Dataset records:

■ ■ ■ ■

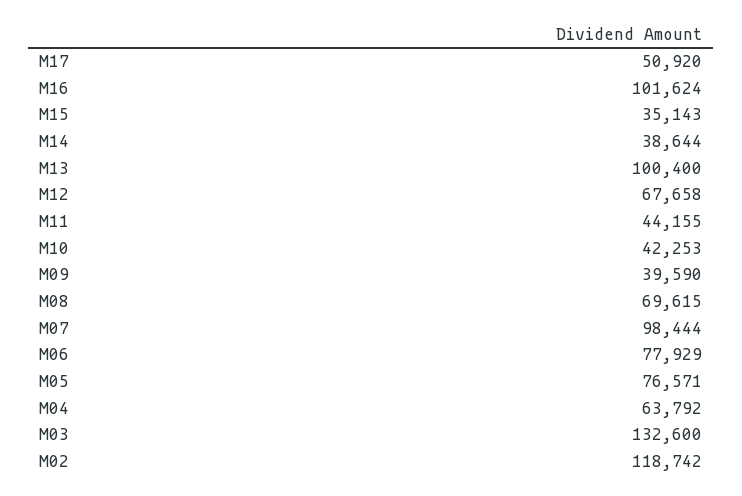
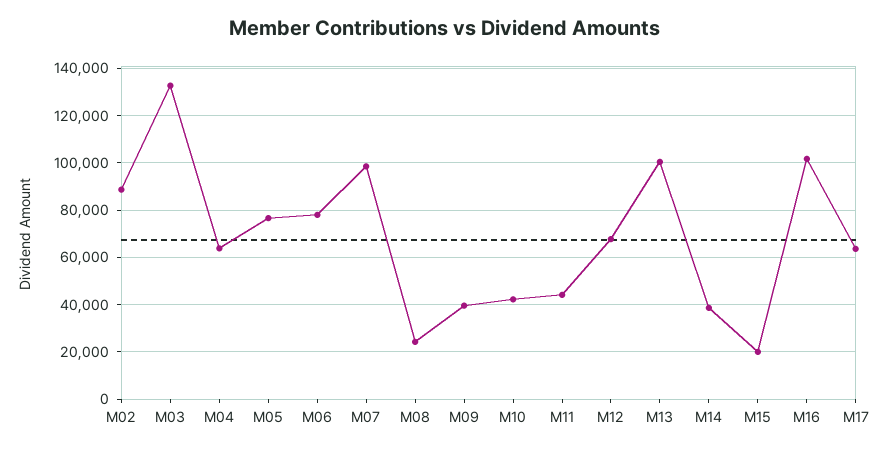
  {
-   "M17": 50920,
+   "M17": 65000,
    "M16": 101624,
-   "M15": 35143,
+   "M15": 20000,
    "M14": 38644,
    "M13": 100400,
    "M12": 67658,
    "M11": 44155,
    "M10": 42253,
    "M09": 39590,
-   "M08": 69615,
+   "M08": 25000,
    "M07": 98444,
    "M06": 77929,
    "M05": 76571,
    "M04": 63792,
    "M03": 132600,
-   "M02": 118742
+   "M02": 90000
  }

■ ■ ■ ■

Job: Reproduce each line of the records exactly, and omit every picture.

Answer to the exercise:
  {
-   "M17": 50920,
+   "M17": 65000,
    "M16": 101624,
-   "M15": 35143,
+   "M15": 20000,
    "M14": 38644,
    "M13": 100400,
    "M12": 67658,
    "M11": 44155,
    "M10": 42253,
    "M09": 39590,
-   "M08": 69615,
+   "M08": 25000,
    "M07": 98444,
    "M06": 77929,
    "M05": 76571,
    "M04": 63792,
    "M03": 132600,
-   "M02": 118742
+   "M02": 90000
  }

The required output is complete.